Rabid Dogs packs a TON of great content for DCC into it's 32 pages! I'll start off by simply saying I highly recommend this to anyone playing DCC, but especially to players and GMs who have been using the system for awhile and could use a few new things that feel 100% inline with the flavour of DCC while still adding something new. You'll get your $4 worth (and more) in the first 15 pages!
One of the first things in the zine is a new occupation table. For me this was a huge boon as I really enjoy playing funnels but after years of playing them I have to admit the existing occupation table which is admittedly quite large had begun to feel a lot smaller. The great thing about this new table is that there is no power-creep so one player could use this table while another player uses the existing table from the rulebook and they would blend together deamlessly.
The next section is an optional set of rules for removing the race-as-class from DCC. These rules are handy for anyone who wants to play an exotic race but doesn't want that choice to define everything else about their character.
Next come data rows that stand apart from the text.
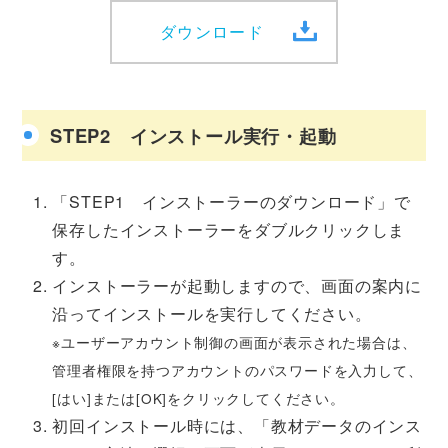
ダウンロード
STEP2 インストール実行・起動
「STEP1 インストーラーのダウンロード」で
保存したインストーラーをダブルクリックしま
す。
インストーラーが起動しますので、画面の案内に
沿ってインストールを実行してください。
※ユーザーアカウント制御の画面が表示された場合は、
管理者権限を持つアカウントのパスワードを入力して、
[はい]または[OK]をクリックしてください。
初回インストール時には、「教材データのインス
Race-as-class is a holdover from the B/X days of the game and although there's not necessarily anything wrong with it, it does feel like it railroads exotic fantasy races into their basic roles/stereotypes from Tolkein novels.
The next rules section of the zine introduces the Outlier, a pseudo-Ranger more inline with the 'no-heroes' power level of DCC. I really like the Outlier and can't wait to play one in a game. I think of it as basically an outdoorsy version of DCC's Thief. Basically swapping some of the Thief's dungeoneering and criminal skills for a smaller selection of outdoors skills while also being slightly sturdier in combat than a typical DCC Thief.
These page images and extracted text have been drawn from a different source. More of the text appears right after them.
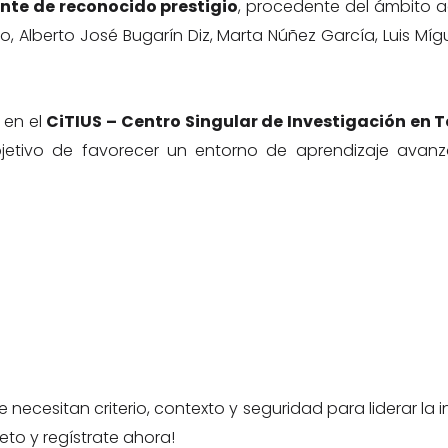
nte de reconocido prestigio
, procedente del ámbito ac
, Alberto José Bugarín Diz, Marta Núñez García, Luis Mí
 en el
CiTIUS – Centro Singular de Investigación en T
bjetivo de favorecer un entorno de aprendizaje avanza
cesitan criterio, contexto y seguridad para liderar la inc
eto y regístrate ahora!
the final rules-centric article is on dogs as PCs. These dog rules are really neat as they tap into the growing popularity in RPGs of animal PCs while still being very anchored in the world/system/balance of DCC. Your dogs have skills and abilities, and they do improve as they level up, but at the end of the day they are actual dogs with all the limitations you would expect and not magical dog/human hybrids. I don't have any plans to run an all-dogs DCC game, but having said that the next time I'm a player in a funnel I'm definitely going to include a dog as one of my characters.
After these additions to the rules Rabid Dogs leaves us with two road-side encounters. These are great additions to a GMs toolkit as in my experience published DCC material focusses on interior locations so having some additional overland content is a boon to those of us who rely heavily on published material for our games.
Once again I highly recommend Rabid Dogs to anyone and everyone playing DCC, I can't imagine anyone not getting their money's worth out of this product and finding atleast one thing that will become a permanent addition to their game.